Function composition on Toeplitz operator.

Question

I am working on Prop 2.3.3 of Higson and Roe Analytic K-theory recently, which says

The map $\alpha : g\mapsto \pi(T_g)$ is an injective *-homomorphism from $C(\mathbb{S}^1)$ to the Calkin algebra $\mathcal{Q}(H^2(\mathbb{S}^1))$.

where $\pi : \mathcal{B}(H)\to\mathcal{Q}(H)$ is the natural projection.

We already know that $\ker \alpha$ is an ideal of $C(\mathbb{S}^1)$, so it must be of the form $\{g\in C(\mathbb{S}^1) : g \ \text{vanishes on some closed}\ X\}$. Then the book says by symmetry $X$ must be rotationally invariant. I am quite confused about the claim.

This is what I have tried: Let $g'=g\circ\exp(\mathrm{i}\varepsilon)$ and it suffices to prove $T_{g'}-T_g$ is a compact operator. But I am stuck dealing with the Toeplitz operator $T_{g'}$ since I do not know how to deal with the function composition of the symbol.

Is there any method to deal with $T_{g'}$? Or some other ways to prove the rotationally invarience?
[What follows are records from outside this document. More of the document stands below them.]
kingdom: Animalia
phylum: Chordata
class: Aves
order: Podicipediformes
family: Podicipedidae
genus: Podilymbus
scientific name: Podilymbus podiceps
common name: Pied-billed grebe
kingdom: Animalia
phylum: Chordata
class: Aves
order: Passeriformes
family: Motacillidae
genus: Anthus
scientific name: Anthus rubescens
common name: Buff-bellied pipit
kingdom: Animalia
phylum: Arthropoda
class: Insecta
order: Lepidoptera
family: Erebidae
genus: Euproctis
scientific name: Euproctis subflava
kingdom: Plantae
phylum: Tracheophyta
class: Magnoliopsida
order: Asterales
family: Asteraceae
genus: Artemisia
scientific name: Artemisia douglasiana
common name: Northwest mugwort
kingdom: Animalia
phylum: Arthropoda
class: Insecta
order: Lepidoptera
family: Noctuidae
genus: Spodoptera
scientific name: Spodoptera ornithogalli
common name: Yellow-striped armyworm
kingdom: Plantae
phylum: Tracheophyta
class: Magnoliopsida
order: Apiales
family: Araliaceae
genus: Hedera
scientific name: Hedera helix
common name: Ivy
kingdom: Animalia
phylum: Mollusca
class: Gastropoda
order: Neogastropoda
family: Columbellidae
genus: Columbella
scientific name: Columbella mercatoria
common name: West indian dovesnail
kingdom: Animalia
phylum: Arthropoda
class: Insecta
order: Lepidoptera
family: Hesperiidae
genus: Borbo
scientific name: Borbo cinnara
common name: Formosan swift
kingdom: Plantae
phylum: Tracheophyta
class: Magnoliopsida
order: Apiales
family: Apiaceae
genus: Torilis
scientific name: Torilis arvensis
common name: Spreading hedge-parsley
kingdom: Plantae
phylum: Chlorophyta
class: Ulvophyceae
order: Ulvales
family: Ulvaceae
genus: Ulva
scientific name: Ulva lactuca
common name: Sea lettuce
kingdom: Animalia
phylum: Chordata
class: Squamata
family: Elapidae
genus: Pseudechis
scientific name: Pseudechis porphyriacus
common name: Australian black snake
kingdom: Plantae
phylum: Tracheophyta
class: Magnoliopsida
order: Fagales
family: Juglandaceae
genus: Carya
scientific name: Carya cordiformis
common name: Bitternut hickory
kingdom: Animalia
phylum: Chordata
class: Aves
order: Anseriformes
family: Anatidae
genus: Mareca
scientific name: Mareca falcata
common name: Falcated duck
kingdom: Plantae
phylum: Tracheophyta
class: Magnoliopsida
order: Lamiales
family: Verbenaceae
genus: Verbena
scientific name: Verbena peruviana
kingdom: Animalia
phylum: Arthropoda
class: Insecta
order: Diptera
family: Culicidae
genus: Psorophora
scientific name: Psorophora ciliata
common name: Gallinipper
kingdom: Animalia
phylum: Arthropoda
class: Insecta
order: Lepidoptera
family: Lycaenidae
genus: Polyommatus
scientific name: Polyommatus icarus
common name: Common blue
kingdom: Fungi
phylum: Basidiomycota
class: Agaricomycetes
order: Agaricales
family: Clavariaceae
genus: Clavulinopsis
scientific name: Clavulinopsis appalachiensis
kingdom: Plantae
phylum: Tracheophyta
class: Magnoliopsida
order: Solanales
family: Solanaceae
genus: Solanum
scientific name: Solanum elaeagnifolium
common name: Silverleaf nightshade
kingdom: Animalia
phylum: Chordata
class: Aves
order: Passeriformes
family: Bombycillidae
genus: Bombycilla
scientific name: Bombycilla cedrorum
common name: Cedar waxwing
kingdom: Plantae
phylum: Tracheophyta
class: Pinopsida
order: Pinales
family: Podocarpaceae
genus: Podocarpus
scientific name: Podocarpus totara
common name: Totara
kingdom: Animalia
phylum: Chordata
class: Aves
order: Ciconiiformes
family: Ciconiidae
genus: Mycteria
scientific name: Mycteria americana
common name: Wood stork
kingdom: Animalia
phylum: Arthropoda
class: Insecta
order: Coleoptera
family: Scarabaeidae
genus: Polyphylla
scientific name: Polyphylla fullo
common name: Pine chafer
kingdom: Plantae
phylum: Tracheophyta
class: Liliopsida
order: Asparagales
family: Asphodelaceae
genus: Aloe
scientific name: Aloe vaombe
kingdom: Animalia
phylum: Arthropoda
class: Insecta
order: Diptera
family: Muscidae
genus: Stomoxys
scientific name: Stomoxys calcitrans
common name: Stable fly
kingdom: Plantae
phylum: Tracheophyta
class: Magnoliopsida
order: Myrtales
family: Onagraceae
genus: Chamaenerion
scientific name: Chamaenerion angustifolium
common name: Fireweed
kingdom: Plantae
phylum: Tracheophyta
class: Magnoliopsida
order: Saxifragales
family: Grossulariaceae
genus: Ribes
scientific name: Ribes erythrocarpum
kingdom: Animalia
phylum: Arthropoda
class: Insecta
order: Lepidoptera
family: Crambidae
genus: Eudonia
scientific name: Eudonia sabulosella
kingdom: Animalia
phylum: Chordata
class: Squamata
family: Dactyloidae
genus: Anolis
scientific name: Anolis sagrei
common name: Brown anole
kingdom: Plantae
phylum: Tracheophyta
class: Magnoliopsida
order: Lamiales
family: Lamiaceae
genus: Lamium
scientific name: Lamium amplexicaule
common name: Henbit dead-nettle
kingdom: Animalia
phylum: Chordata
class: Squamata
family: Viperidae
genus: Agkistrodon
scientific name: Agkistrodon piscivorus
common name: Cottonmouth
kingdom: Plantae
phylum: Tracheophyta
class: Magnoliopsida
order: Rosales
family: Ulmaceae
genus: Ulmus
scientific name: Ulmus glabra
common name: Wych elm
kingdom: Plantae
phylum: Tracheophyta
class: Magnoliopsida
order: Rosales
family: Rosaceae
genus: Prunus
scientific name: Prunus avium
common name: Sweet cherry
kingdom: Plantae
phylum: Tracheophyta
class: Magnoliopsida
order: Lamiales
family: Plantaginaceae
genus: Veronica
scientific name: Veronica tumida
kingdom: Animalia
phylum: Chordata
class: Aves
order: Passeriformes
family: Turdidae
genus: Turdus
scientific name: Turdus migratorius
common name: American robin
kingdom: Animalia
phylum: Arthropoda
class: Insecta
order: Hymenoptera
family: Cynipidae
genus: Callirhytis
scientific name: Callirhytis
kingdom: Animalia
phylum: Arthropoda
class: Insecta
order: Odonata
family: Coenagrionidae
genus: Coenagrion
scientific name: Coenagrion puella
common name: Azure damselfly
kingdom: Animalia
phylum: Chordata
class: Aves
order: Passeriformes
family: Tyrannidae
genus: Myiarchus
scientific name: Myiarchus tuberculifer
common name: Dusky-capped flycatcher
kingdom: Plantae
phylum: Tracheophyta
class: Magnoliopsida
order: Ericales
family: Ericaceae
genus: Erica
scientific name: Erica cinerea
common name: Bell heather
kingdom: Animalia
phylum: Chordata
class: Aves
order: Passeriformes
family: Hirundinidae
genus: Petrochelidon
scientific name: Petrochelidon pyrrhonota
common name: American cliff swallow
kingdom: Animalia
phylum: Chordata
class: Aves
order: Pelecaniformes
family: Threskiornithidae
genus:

Any help will be grateful!

Answer 1

Let $\tau:z\mapsto z\exp(\mathrm{i}\varepsilon)$, $g'=g\circ\tau,$ and $U:H^2(\mathbb{S}^1)\to H^2(\mathbb{S}^1),\;f\mapsto f\circ\tau.$ Then, $$T_{g'}=U\circ T_g\circ U^{-1}$$ hence if $T_g$ is compact, so is $T_{g'}.$

Answer 2

In fact, a Toeplitz operator $T_f$ with symbol $f\in L^\infty(\mathbb{S}^1)$ is compact if and only if $f=0$ a.e. .

Perhaps what you should prove is the following:

If $T_g$ is compact, and $g'=g\circ \exp{(i\epsilon)}$ is a rotation of $g$, then $T_{g'}$ is compact.

This is trivial by observing that $$T_{g'}=C_{\epsilon} T_g C_{-\epsilon},$$ where $$(C_{\epsilon}f):=f\circ \exp(i\epsilon)$$ is the composition operator on $H^2(\mathbb{S^1})$.